Cumhurbaşkanı Erdoğan, TÜYAP Fuar ve Kongre Merkezi'nde
düzenlenen 18. MÜSİAD EXPO Fuarı'ndaki konuşmasında, salgın sebebiyle fuarın ve
fuar kapsamında yapılan etkinliklerin bir kısmının fiziki, bir kısmının da
çevrim içi olarak gerçekleştirileceğini söyledi.
Bu yönüyle hibrit denilebilecek fuarın, temizlik, maske
ve mesafe kurallarına uygun şekilde yapılmasından duyduğu memnuniyeti dile
getiren Cumhurbaşkanı Erdoğan, "Ülke
olarak hem milletimizin sağlığını korumaya hem de üretimin ve istihdamın
aksamadan yürümesini temin etmeye çalışıyoruz. Bu ikisini birlikte başarıp
salgın sürecinden güçlenerek çıkabileceğimize inanıyorum. Böyle zor bir dönemde
böyle büyük bir organizasyonun yapılmasının ve bizim de bizzat iştirak
etmemizin sebebi işte budur." diye konuştu.
Cumhurbaşkanı Erdoğan, bugün atılacak tohumların yarın
vereceği meyveleri toplayabilmek için eldeki tüm imkanların kullanılması
gereken bir dönemden geçildiğini vurgulayarak, şartları en doğru şekilde
değerlendirerek bu süreci fırsata dönüştürmekte kararlı olduklarını kaydetti.
+ + +
:: Yapılacaklar ::
[A] MÜSİAD EXPO metnine göre aşağıdaki ifadelerin her biri doğru mu? Her birine evet ya da hayır diye yanıt verin ve kararı belirleyen sözleri metinden aynen alıntılayın.
(i) Fuar ve fuar kapsamındaki etkinliklerin tamamı çevrim içi olarak gerçekleştirildi.
(ii) Fuar, TÜYAP Fuar ve Kongre Merkezi'nde düzenlendi.
(iii) Erdoğan, salgın sürecinden güçlenerek çıkılabileceğine inandığını söyledi.
[B] MÜSİAD EXPO metnini bittiği yerden sürdürün.
+ + +
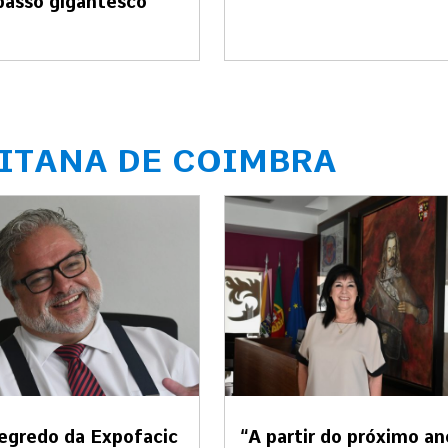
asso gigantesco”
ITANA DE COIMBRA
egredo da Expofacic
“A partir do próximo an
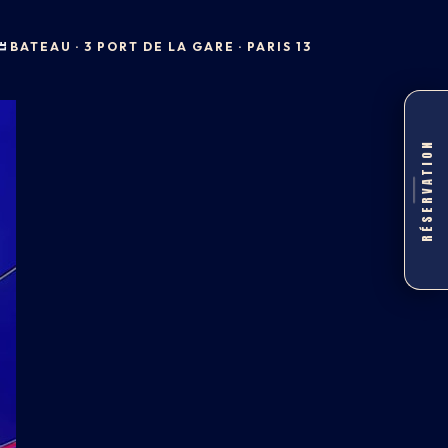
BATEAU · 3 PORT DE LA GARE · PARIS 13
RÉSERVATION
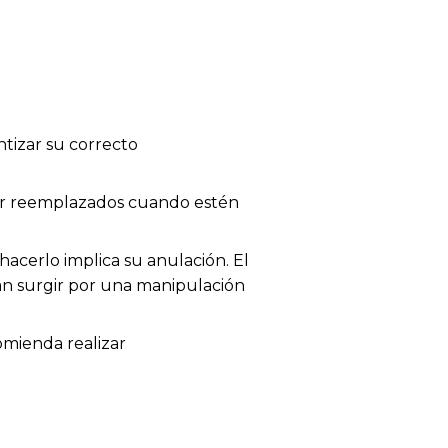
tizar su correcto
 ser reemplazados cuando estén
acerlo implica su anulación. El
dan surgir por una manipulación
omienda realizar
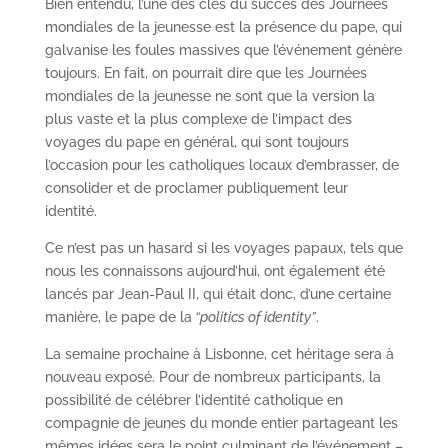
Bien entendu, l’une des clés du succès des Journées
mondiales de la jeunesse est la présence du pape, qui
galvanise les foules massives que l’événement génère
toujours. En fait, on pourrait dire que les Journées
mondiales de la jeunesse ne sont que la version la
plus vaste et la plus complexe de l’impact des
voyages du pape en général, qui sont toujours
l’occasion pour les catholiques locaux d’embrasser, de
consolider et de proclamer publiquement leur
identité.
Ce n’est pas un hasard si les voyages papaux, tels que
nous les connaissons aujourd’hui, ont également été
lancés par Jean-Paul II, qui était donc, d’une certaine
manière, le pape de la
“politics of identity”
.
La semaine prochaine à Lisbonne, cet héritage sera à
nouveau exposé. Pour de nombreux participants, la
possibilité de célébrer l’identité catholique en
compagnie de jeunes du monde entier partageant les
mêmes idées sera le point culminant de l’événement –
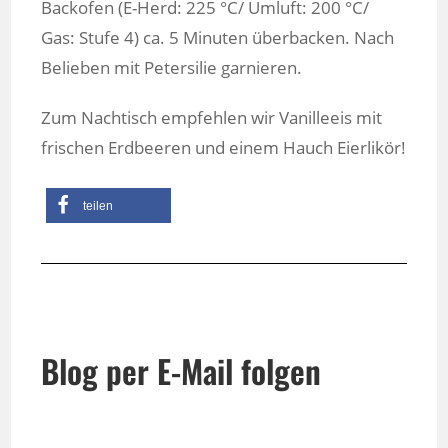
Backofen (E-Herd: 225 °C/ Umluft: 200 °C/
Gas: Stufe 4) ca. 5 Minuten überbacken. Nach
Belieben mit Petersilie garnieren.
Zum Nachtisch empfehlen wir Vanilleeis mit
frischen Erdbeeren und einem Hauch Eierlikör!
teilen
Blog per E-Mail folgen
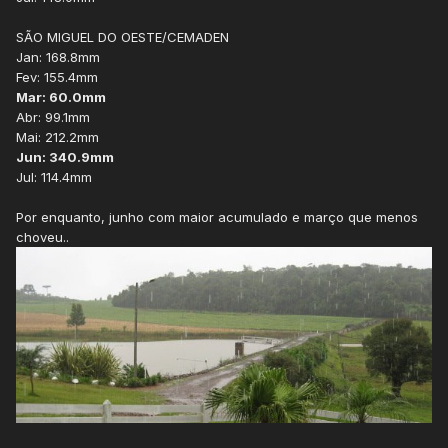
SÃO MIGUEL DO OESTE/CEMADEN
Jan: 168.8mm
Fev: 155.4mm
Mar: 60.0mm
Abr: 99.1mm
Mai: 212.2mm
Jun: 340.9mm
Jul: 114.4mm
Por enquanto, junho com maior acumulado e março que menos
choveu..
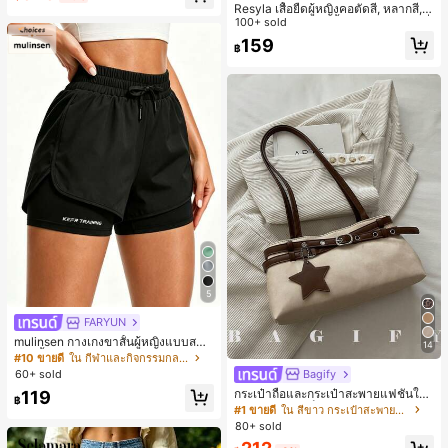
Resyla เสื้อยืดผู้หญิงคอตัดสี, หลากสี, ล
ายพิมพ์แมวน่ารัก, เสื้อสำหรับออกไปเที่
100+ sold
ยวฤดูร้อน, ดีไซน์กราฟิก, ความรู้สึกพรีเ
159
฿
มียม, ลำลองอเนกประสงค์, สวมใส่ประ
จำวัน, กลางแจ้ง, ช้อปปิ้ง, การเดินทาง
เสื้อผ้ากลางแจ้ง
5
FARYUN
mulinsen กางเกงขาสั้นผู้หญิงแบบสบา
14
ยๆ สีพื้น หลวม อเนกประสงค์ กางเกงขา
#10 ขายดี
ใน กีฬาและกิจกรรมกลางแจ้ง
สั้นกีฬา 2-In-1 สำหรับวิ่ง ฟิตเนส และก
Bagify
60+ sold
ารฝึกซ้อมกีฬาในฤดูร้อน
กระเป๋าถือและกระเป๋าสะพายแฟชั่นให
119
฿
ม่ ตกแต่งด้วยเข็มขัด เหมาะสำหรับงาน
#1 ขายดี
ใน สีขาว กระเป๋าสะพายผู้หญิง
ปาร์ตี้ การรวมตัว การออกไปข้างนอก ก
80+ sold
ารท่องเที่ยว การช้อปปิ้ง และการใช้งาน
+ + +
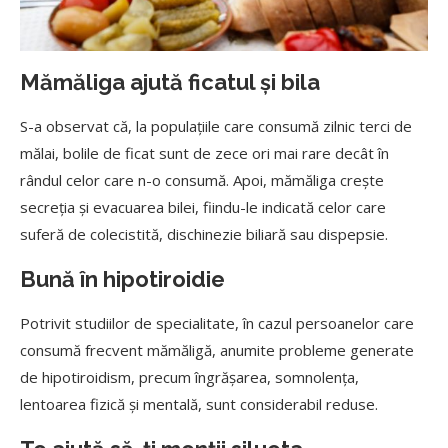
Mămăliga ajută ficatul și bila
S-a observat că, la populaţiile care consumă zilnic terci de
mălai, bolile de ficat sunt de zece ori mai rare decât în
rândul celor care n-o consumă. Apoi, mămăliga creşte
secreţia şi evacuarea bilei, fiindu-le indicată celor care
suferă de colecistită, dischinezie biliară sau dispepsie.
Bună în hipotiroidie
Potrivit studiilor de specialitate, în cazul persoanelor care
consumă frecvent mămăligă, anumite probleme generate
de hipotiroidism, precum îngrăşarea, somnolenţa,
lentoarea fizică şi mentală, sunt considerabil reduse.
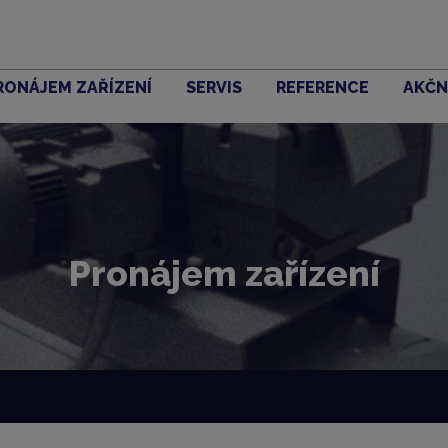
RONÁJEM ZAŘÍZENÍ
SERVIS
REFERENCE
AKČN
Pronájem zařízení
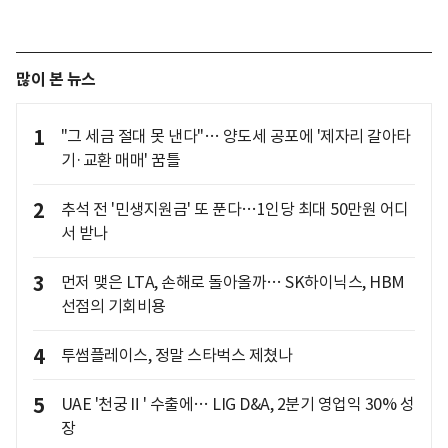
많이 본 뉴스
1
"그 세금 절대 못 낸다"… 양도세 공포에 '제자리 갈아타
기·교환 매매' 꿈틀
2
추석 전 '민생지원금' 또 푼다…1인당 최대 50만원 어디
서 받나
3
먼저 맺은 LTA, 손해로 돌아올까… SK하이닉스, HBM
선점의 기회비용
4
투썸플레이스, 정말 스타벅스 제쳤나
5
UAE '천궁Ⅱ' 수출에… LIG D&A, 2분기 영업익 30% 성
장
+ + +
:: Yanıtlar ::
[A]
(i) Hayır. Metinde "bir kısmının fiziki, bir kısmının da çevrim içi olarak gerçekleştirileceğini" deniyor.
(ii) Evet. Metinde "TÜYAP Fuar ve Kongre Merkezi'nde düzenlenen 18. MÜSİAD EXPO Fuarı'ndaki" ifadesi yer alıyor.
(iii) Evet. Metinde "salgın sürecinden güçlenerek çıkabileceğimize inanıyorum" ifadesi geçiyor.

[B]
Salgınla mücadele konusunda gereken her şeyin zaten
yapıldığını, bilim insanlarının tavsiyeleri doğrultusunda atılması gereken
adımların da atıldığını belirten Cumhurbaşkanı Erdoğan, şöyle devam etti:
"Dünyanın en
gelişmiş ülkelerinin dahi çaresiz kaldığı salgınla mücadele çalışmalarında
Türkiye pozitif yönde ayrışarak altyapısının gücünü ortaya koymuştur. Salgının
2. dalgasının tüm dünyayı kasıp kavurduğu bir dönemde de nispeten daha iyi bir
görünüme sahibiz. Ekonomi tarafında da her kesime yönelik desteklerle salgının
yol açtığı sıkıntıları azaltmaya, paylaşmaya çalışıyoruz. Devlet olarak tüm
imkanları seferber ederek üretimi, ihracatı, ticareti, istihdamı ayakta
tutuyoruz. Bu anlayışla iş dünyamızdan esnaflarımıza, işçilerimizden yardıma
muhtaç vatandaşlarımıza kadar her kesime el uzattık, kaynak aktardık. MÜSİAD'ın
da kurduğu Karz-ı Hasen fonu vasıtasıyla kendi üyeleri arasında benzer dayanışma
mekanizmaları oluşturmasından memnuniyet duydum. Hem salgının yol açtığı
sorunları hem ekonomimizin karşı kaşıya bulunduğu sıkıntıları 83 milyon hep
birlikte ortaya koyacağımız iş birliği ve dayanışma ile aşarak hedeflerimize
ulaşabiliriz."
"ANAYASA DEMOKRAT VE ÖZGÜRLÜKÇÜ BİR
ANLAYIŞLA DEFALARCA DEĞİŞTİRİLDİ"
Cumhurbaşkanı Erdoğan, bunun için herkese görevler
düştüğünü, yapılması gereken fedakarlıklar olduğunu vurgulayarak, Hazine ve
Maliye Bakanlığı, Merkez Bankası ve diğer kamu kurumları ile özel sektörün
bundan sonra daha güçlü şekilde birlikte çalışacağını söyledi.
Hem ekonomi politikalarını tahkim edecek hem demokrasinin
ve özgürlüklerin çıtasını yükseltecek hem milletin günlük hayatında rahatlamaya
yol açacak hazırlıklar içinde olduklarını dile getiren Cumhurbaşkanı Erdoğan,
geçen 18 yıl boyuncu ülkede yapılan her reformun, gerçekleştirilen her
değişimin, elde edilen her başarının altında imzaları bulunduğunu anlattı.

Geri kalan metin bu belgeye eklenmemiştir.